Manastırdaki gün ışığı görmemiş azizler gibiydi onlar. Nefisleri yoktu, zaafları yoktu, tek eksikleri kanatlarıydı onların.
Onların yetiştiği okullara girdiğinizde burnunuza yalnızca misk-i amber kokardı, gül kokusu gelirdi. Tuvalet kokusu gelmezdi, çünkü onların yediği içtiği nûr olurdu. Onların yetiştiği okullarda keyif verici maddeler olmazdı, keyif verici maddeyle altın vuruş yapanlar hiç olmadı o okullarda.
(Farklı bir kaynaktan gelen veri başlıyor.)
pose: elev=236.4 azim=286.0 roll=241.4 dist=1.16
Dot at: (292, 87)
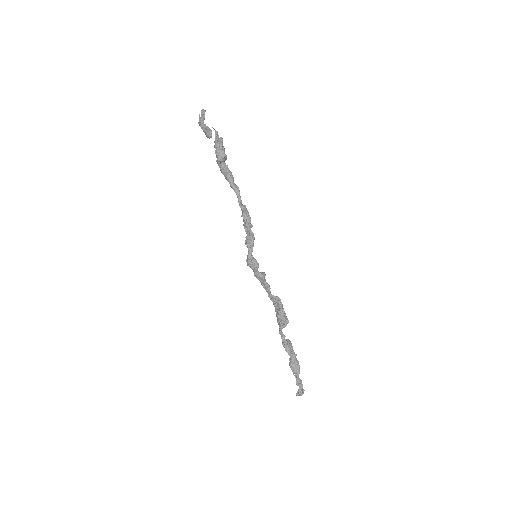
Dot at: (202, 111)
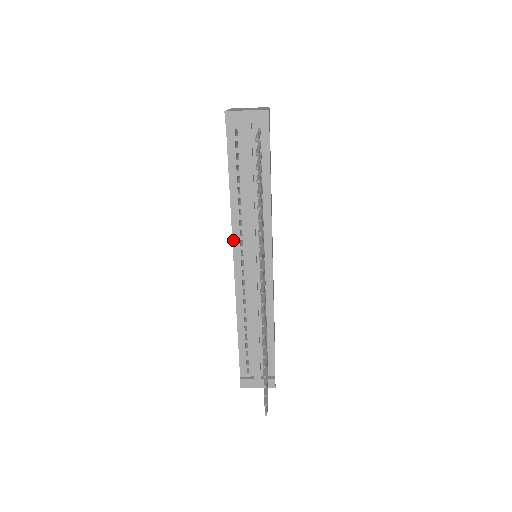
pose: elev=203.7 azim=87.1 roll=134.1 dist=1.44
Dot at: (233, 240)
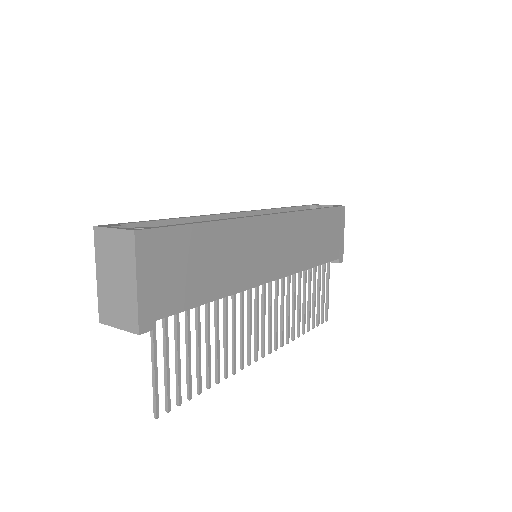
Dot at: occluded
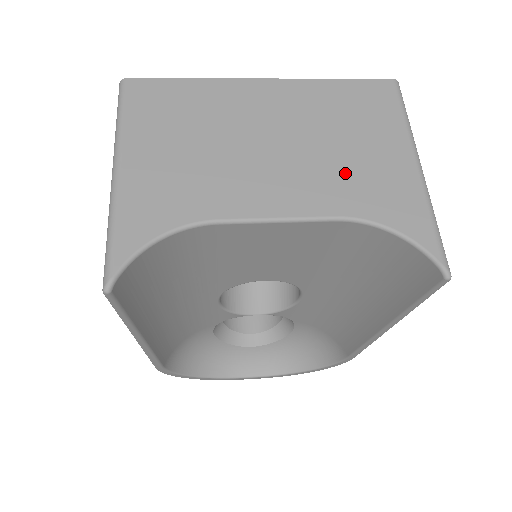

Kızlar ve erkekler birbirlerine yan gözle bile bakmazlardı, hepsi kardeşti onların.
Sinema nedir, izlemeden, konser nedir, dinlemeden, sergi nedir, gezmeden, sevgi nedir, sevmeden, aşk nedir, anlamadan, bir köşe başında saatlerce sevgili yolu gözlemeden yaşlanıp giden olgun, ağırbaşlı ama yaman bir ideolog, mahçup ama acar bir siyasetçi, karnı tok, kanaatkâr ama iş bilir bir tüccar oldular.
Uzun yıllar çektikleri sıkıntıların, dışlanmışlıkların, itilmişliklerin, mâruz kaldıkları siyâsî yasakların sonu gelmişti artık.
Gün onların günüydü. İstikbâl onlarındı. Ülke onlarındı. Hatta dünyayı onlara vermişlerdi de, “Nerede bunu uydusu?” sorusunu sormalarının tam zamanıydı.
Artık ‘adâlet’le hükmedecekler, ülkenin ‘kalkınma’sını tamamlayacaklar, Fırat’ın kenarında kaybolan koyunun hesabını verecekler, yetimin hakkını koruyacaklar, işçinin hakkını alnının teri kurumadan teslim edeceklerdi, komşuları açken onlar asla tok uyumayacaklardı.
Onların arasından, hırsız, uğursuz, soyguncu, devlet malına tamah eden, ihâle kovalayan, sahte fatura düzenleyen, gemicikler sâhibi olan, çıkmazdı.
Onların arasından, satanistler, aşırı akımlar, komünistler, faşistler çıkmazdı.
Onların arasından, yardım toplama derneklerine topladıkları paralarla zengin olanlar, o paraları iç edenler çıkmazdı.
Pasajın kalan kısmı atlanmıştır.